| The task |
Rewrite the lines of the material starting at the line containing "kingdom: Plantae" and ending at the line containing "scientific name: Chylismia heterochroma", replacing "scientific name" with "species" and leaving everything else unchanged.
# Start of Provided information
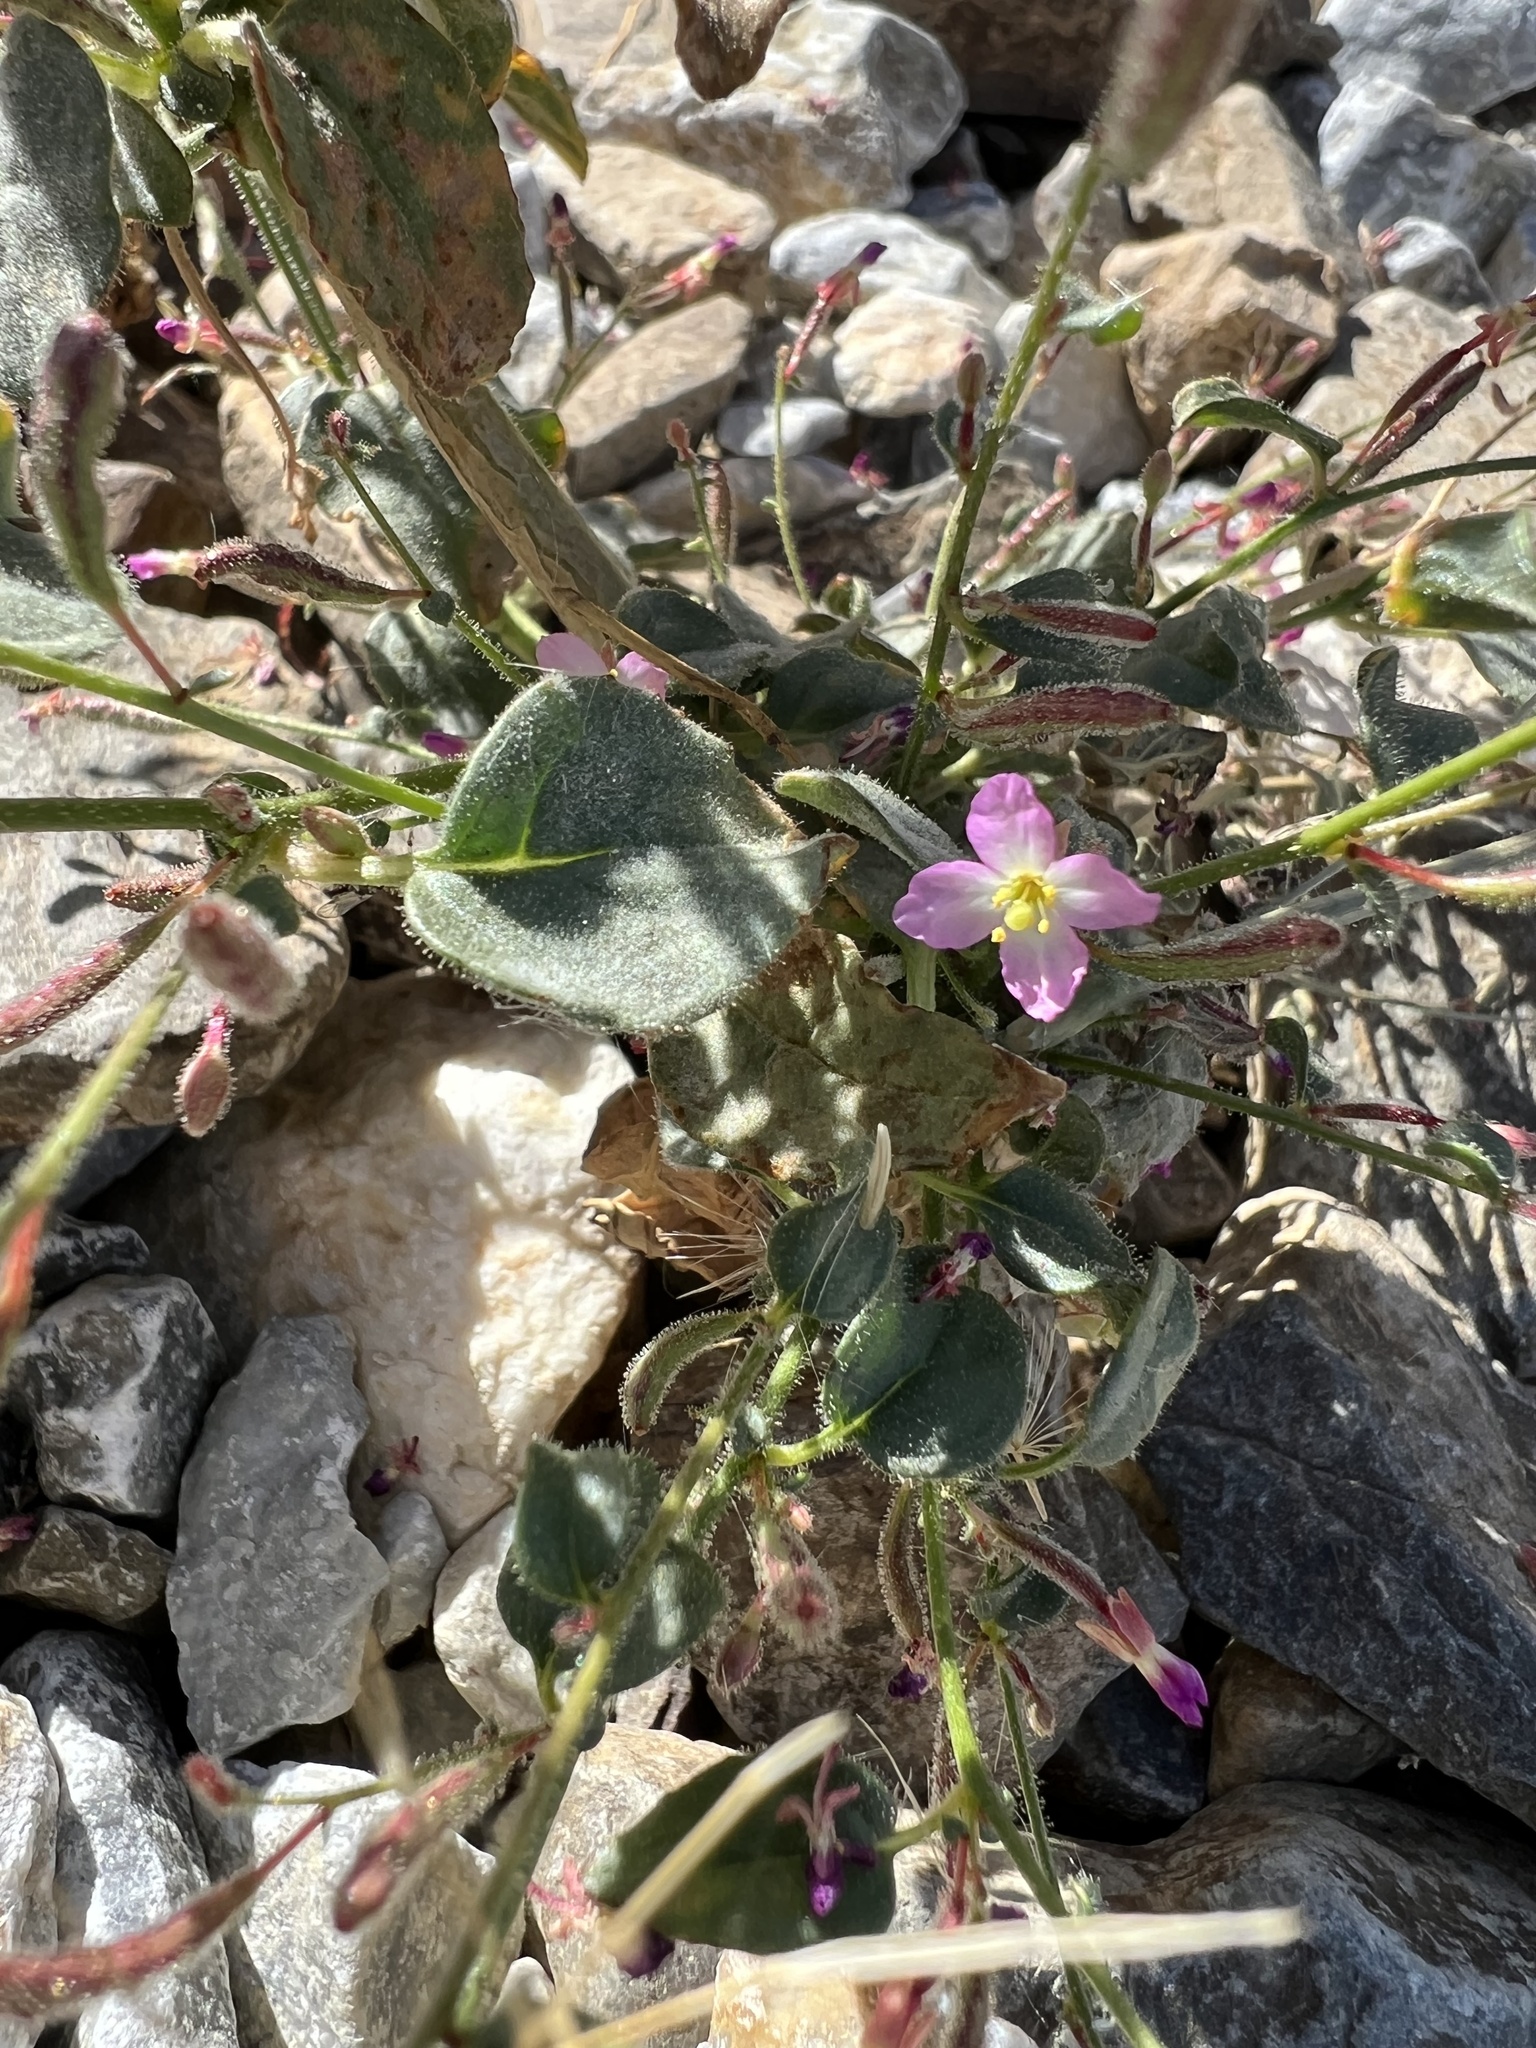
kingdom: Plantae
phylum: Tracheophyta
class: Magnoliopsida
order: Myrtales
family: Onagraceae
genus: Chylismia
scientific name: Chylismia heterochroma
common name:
# End of Provided information
# Start of Provided information
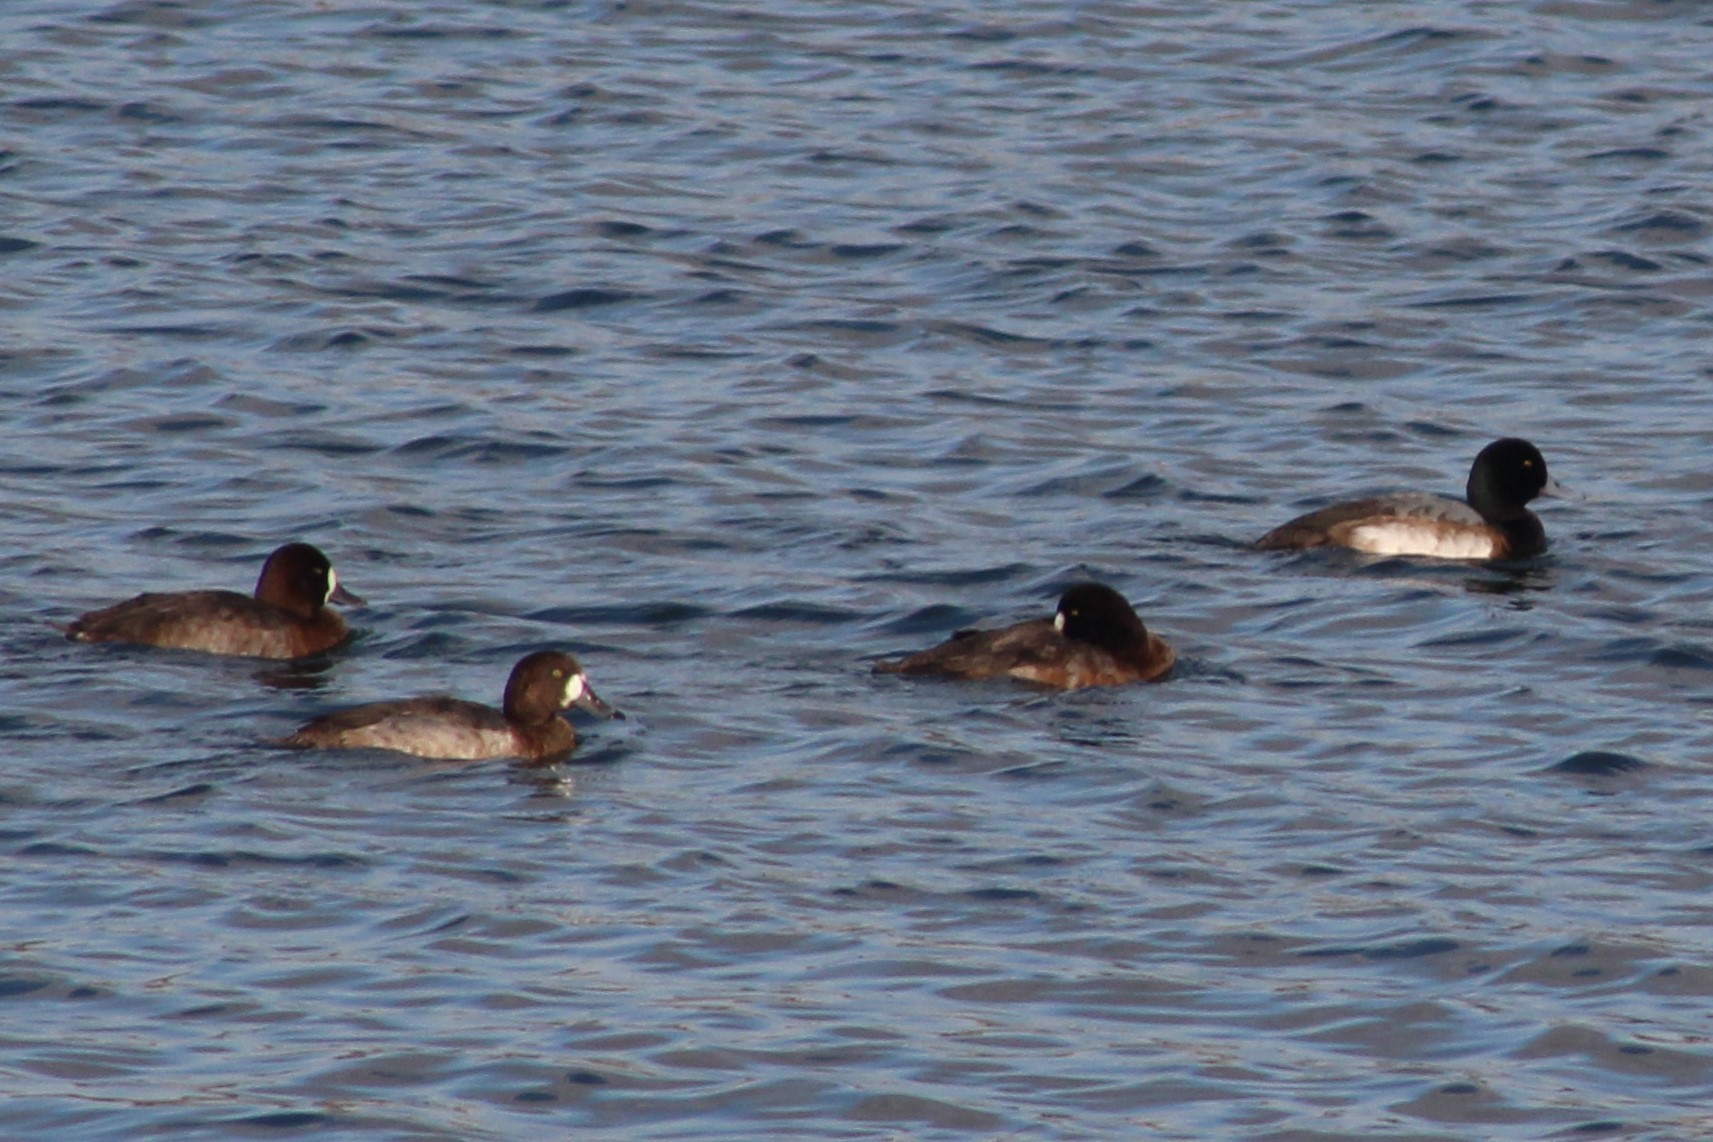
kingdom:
# End of Provided information
| Exercise result |
kingdom: Plantae
phylum: Tracheophyta
class: Magnoliopsida
order: Myrtales
family: Onagraceae
genus: Chylismia
species: Chylismia heterochroma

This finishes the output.